Out of the above pairs, I want to return the pair {Table3, Table4} if the tables Table3 and Table4 are related to each other by PK-FK relationship. To return the correct pair I need an efficient way to determine if the tables are related or not (assuming the relationship is not documented).

NOTE: I'm looking for data based discovery for PK-FK relationships between the tables and not just metadata based discovery (because in some cases metadata may not be available).

Many thanks in advance.

  • Possible duplicate of [Tools for discovering de facto foreign keys in databases?](http://stackoverflow.com/questions/7031203/tools-for-discovering-de-facto-foreign-keys-in-databases) – philipxy Dec 18 '16 at 06:33
  • Besides the duplicate above, keep googling, eg '(find OR discover) ("foreign keys" OR dependencies OR relationships OR relations) in database stackoverflow.com'. Also many questions that just wanted metadata queries got answers about discovery. – philipxy Dec 18 '16 at 06:34

1 Answers1

0

Disclaimer: I am an author of one such algorithm, Linkifier. Linkifier estimates FK constraints based on metadata (like the similarity of column names and their data types) and column statistics (like average column width in bytes).

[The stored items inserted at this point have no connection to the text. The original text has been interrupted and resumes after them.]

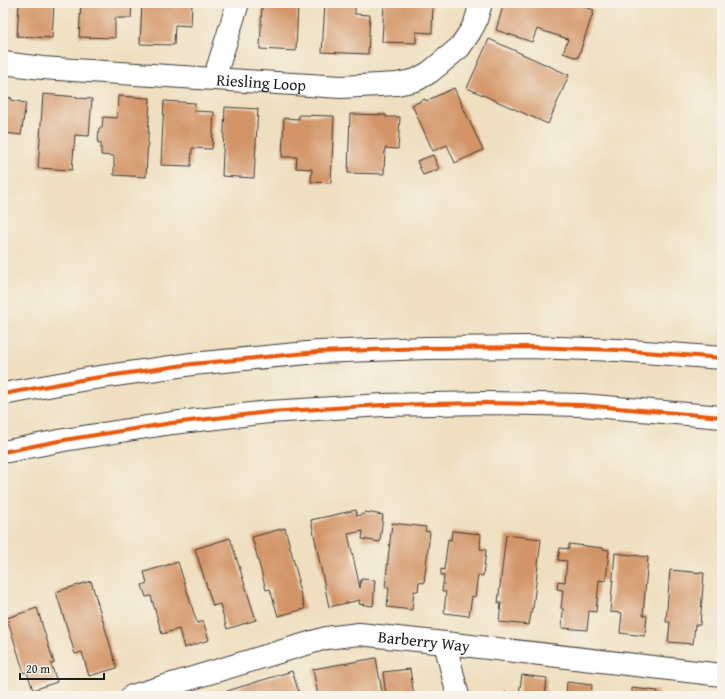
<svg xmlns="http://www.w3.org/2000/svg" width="725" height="699" font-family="'Gentium Book Plus',serif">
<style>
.building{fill:#d39568}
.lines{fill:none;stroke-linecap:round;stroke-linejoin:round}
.street-casing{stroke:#3c3935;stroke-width:24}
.primary-casing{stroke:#3c3935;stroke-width:24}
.street{stroke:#fff;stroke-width:22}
.primary{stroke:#fff;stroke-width:22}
.cycleway-casing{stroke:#f7f3e8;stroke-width:6}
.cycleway{stroke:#e8590c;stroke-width:4}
.labels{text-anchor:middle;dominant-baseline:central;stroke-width:3.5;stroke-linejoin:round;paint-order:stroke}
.street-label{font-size:16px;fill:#1c1c1c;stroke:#f7f3e8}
</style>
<rect width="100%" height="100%" fill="#f7f3e8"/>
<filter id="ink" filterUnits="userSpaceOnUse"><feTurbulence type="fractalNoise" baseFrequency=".025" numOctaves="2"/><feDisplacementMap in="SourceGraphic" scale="8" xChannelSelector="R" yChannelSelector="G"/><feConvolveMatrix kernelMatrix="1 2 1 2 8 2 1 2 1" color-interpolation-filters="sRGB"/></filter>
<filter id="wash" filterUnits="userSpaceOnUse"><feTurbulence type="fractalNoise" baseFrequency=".012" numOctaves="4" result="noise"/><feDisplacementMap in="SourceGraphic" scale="16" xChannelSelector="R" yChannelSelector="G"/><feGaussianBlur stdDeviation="0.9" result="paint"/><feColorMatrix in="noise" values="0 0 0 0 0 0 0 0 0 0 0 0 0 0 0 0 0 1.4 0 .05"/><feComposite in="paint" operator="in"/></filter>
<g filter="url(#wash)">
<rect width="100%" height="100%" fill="#efdfc0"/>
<g id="blocks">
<g class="building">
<polygon points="19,3 54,3 52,38 17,36"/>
<polygon points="81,3 132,3 131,18 115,18 115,38 79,37"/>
<polygon points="142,3 192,3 191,26 175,25 174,45 140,44"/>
<polygon points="262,3 298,3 296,51 260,49"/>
<polygon points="325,3 355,3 355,14 370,15 368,54 322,52"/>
<polygon points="384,3 433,3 432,33 416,32 416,43 382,42"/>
<polygon points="504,3 573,3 594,10 578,58 563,53 568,39 537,29 532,42 496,30"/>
<polygon points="489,39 569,75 548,124 467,88"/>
<polygon points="454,88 483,150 455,163 447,145 433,151 412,105 425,99 426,101"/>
<polygon points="43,94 78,97 77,98 92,99 89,136 75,135 72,170 38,168"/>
<polygon points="118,96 150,98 146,177 114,175 114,156 101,155 101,143 98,143 99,128 102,128 103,117 117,118"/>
<polygon points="3,97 12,98 11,100 26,103 21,135 5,133 4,142 3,142"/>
<polygon points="164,101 195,103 194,111 214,112 212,149 192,148 191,166 161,165"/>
<polygon points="225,107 258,109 254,178 222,176"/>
<polygon points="350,114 386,115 386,117 400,117 398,149 385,148 384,174 348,173"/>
<polygon points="299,115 334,116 331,183 311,182 312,169 296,168 297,157 282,157 284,118 299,119"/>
<polygon points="433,155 439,169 423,175 417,161"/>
<polygon points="356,510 357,516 364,514 365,512 383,515 380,542 362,539 363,531 348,534 360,588 361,579 375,580 373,606 359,604 360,600 329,607 311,520"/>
<polygon points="392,523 426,527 425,531 430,532 424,583 419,582 418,591 414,591 412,610 387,607 389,587 385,587"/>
<polygon points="285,528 299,581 297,581 305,609 278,616 270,589 266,590 252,537"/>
<polygon points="452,531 481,534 480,549 486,550 483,576 478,575 475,597 472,596 469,616 444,613 446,592 442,592 444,576 441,575 441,569 444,570 448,539 451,540"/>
<polygon points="506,535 541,539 533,608 532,608 529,625 499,622 501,603 498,603"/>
<polygon points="230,538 256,620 227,629 220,604 213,606 195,549"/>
<polygon points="569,544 603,548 603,549 609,550 606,581 599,580 596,612 589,611 587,630 562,628 563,609 561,608 563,590 557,589 558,581 565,582 567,561 558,560 560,548 569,549"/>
<polygon points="615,553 648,557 643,615 647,616 645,636 620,633 622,613 610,612"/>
<polygon points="178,562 197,623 203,621 209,640 184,648 179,629 162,634 151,596 146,597 142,585 147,583 144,572"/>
<polygon points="670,570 704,573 700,625 695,625 693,644 668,642 670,622 666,622"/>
<polygon points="91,581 117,668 89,676 82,652 75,654 56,592"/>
<polygon points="37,608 54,663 51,664 57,682 33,690 27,672 24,673 7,618"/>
<polygon points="376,658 382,692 362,695 362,696 318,696 313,669"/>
<polygon points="410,669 414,696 386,696 383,672"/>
<polygon points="292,671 300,696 211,696"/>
<polygon points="522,675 547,678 545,696 505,696 505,692 519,694"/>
<polygon points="567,682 592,685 591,696 566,696"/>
<polygon points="632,688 658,691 657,696 632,696"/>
</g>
</g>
</g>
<g filter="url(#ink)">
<use href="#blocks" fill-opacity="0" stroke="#3c3935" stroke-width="1"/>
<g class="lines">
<defs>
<g id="street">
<path id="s1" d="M3 63 42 68 214 79 341 87 397 84 416 80 430 72 460 47 470 32 475 23 481 3"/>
<polyline points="214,79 238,3"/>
<polyline points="445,643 458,696"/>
<path id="s2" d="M132 696 326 638 359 634 445 643 722 675"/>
</g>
<g id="primary">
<polyline points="3,394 87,379 192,364 318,352 426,348 530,347 618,350 722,358"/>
<polyline points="3,452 64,440 172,423 269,412 383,405 485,403 582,405 722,417"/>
</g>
</defs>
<use href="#street" class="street-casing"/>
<use href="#primary" class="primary-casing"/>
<use href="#street" class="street"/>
<use href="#primary" class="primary"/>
<defs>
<g id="cycleway">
<polyline points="3,394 87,379 192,364 318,352 426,348 530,347 618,350 722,358"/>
<polyline points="3,452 64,440 172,423 269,412 383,405 485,403 582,405 722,417"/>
</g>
</defs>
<use href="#cycleway" class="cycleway-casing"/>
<use href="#cycleway" class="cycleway"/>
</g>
</g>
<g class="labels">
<g class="street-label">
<text stroke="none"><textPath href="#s1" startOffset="259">Riesling Loop</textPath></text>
<text stroke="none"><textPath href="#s2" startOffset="301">Barberry Way</textPath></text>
</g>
</g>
<rect width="725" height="699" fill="none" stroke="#f7f3e8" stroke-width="16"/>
<path d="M20 673v6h84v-6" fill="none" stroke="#1c1c1c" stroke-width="2"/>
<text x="26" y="673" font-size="12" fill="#1c1c1c" stroke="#f7f3e8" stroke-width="3" paint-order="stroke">20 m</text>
</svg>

Before more is said, it is important to note that FK constraint identification is generally a tough problem - there are reasons why DBs do not infer the FK constraints but a user must provide them. Hence, do not expect the estimates to ever be 100% accurate.

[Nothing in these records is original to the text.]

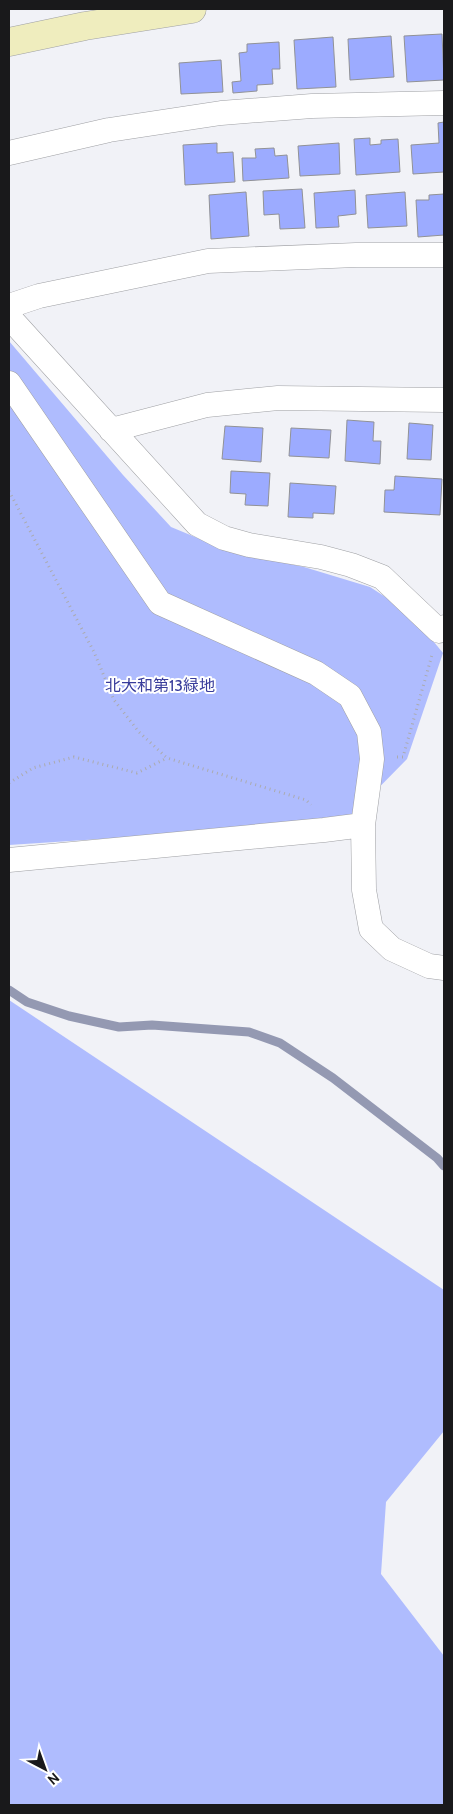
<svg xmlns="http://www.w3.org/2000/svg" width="453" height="1814" viewBox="0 0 453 1814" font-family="Cabin,'Noto Sans JP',sans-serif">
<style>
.green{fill:#afbcfe}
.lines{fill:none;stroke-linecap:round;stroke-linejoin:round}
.stream{stroke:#9499b2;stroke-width:9}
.building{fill:#9cabff;stroke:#919296}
.street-casing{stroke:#9fa0a4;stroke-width:25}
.secondary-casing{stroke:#9fa0a4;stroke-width:29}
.path{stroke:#ababaf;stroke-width:3;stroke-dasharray:1 4;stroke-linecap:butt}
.street{stroke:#fff;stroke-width:24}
.secondary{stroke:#efedbe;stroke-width:28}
.labels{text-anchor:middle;stroke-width:4;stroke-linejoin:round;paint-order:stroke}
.park-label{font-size:16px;fill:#383c9b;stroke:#fff}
</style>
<rect width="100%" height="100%" fill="#f1f2f7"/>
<path class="green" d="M9 341 123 475 171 527 229 551 304 567 370 587 410 613 443 653 407 759 350 817 282 827 9 845Z
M9 1000 444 1290V1431L386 1502 381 1574 444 1656V1805H9Z"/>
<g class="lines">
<path class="stream" d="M9 990 27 1002 69 1016 119 1027 152 1025 249 1032 280 1043 333 1078 437 1158 444 1166"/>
</g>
<path class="building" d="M442 34 444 80 407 82 404 36Z
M391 36 394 77 350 80 348 39Z
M333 37 336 87 297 89 294 40Z
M279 42 280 69H272L273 84 257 85V91L233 93 232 82 241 81 239 53 247 52V44Z
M221 60 223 92 181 94 179 63Z
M444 122V172L413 174 411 145 439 143 438 123Z
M370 138V145L381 144V140L398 139 400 172 356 175 354 139Z
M217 143V153L233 152 235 182 185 185 183 145Z
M339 143 340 174 300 176 298 146Z
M274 148 275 156 287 155 289 178 243 181 242 158H256L255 149Z
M302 189 305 228 280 229 279 214 264 215 263 191Z
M355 190 356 214 338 216 339 227 316 228 314 193Z
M246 192 249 236 211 239 209 195Z
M405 192 407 226 368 228 366 195Z
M444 194V235L418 237 416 200H429V195Z
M347 420 374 422 373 441H381L380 464 345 461Z
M409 423 433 425 431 460 407 459Z
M225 426 263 428 261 462 222 459Z
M291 428 331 430 329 458 289 456Z
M231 471 270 473 268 506 245 505 246 494 230 493Z
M395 476 442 479 440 515 384 512 385 490H394Z
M290 483 336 486 334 514 313 513V518L288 517Z"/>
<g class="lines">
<defs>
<path id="street" d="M9 153 109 130 221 113 312 106 444 103
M9 306 39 296 208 261 356 255H444
M9 317 197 524 224 538 249 545 321 557 351 565 382 577 439 631 444 627
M9 383 160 603 316 673 350 696 369 732 372 759 363 825 364 890 371 929 392 949 429 966 444 968
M111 430 207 405 278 398 444 400
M9 860 324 830 363 825"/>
<path id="secondary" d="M9 42 85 26 192 9"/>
</defs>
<use href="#street" class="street-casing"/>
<use href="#secondary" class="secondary-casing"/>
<path class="path" d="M9 491 94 652 114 700 139 732 167 758 306 800 311 805
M397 757H403L432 655
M9 783 33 768 74 757 137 773 167 758"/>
<use href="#street" class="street"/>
<use href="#secondary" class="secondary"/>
</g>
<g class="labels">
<g class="park-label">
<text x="160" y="691">北大和第13緑地</text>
</g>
</g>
<rect width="453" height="1814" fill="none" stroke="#19191b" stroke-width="20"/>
<g transform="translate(45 1769) rotate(139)" stroke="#ffffff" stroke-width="4" paint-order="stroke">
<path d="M0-4L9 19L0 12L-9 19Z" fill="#19191b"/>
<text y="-8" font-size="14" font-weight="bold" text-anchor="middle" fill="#19191b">N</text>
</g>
</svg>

A general recommended workflow if you want to set the constraints in the database:

  1. Make sure that the columns have reasonable data types and names. DBLint may help.
  2. If the database is small, tell the database to calculate statistics on all columns in the database. This will improve the accuracy of the PK and FK constraint estimates. However, the statistics calculation on a large and complex database can take a considerable amount of time. On the other end, the statistics do not have to be accurate (calculated on all the data) - estimates (based on subsamples of the data) are enough. Consult the documentation of your database vendor.
  3. If the PKs are not set in the database, let Linkifier estimate the PKs. After reviewing the estimates, execute the generated SQL alter queries on the database. The knowledge of the true PKs will then improve the accuracy of the FK constraint estimation because one side of the FK constraints will be known to be correct. Warning: Setting up and enforcing PKs can be time-consuming (particularly on large transaction tables).
  4. If you have added PKs into the database, rerun Linkifier to get the actualized estimates of the FK constraints.
  5. After careful reviving of the FK constraint estimates, execute the generated alter queries on the database. Warning: Blind application of the estimated FK constraints to the database is discouraged as false positives may actually be accepted by the database as valid. Also, setting up and enforcing FK constraints can be time-consuming.

If you just want to generate an ER diagram, export the estimates from Linkifier and visualize them with yEd (a suitable layout algorithm for ER diagrams is BPMN) or with Oracle Data Modeler.

user824276
  • 617
  • 1
  • 7
  • 20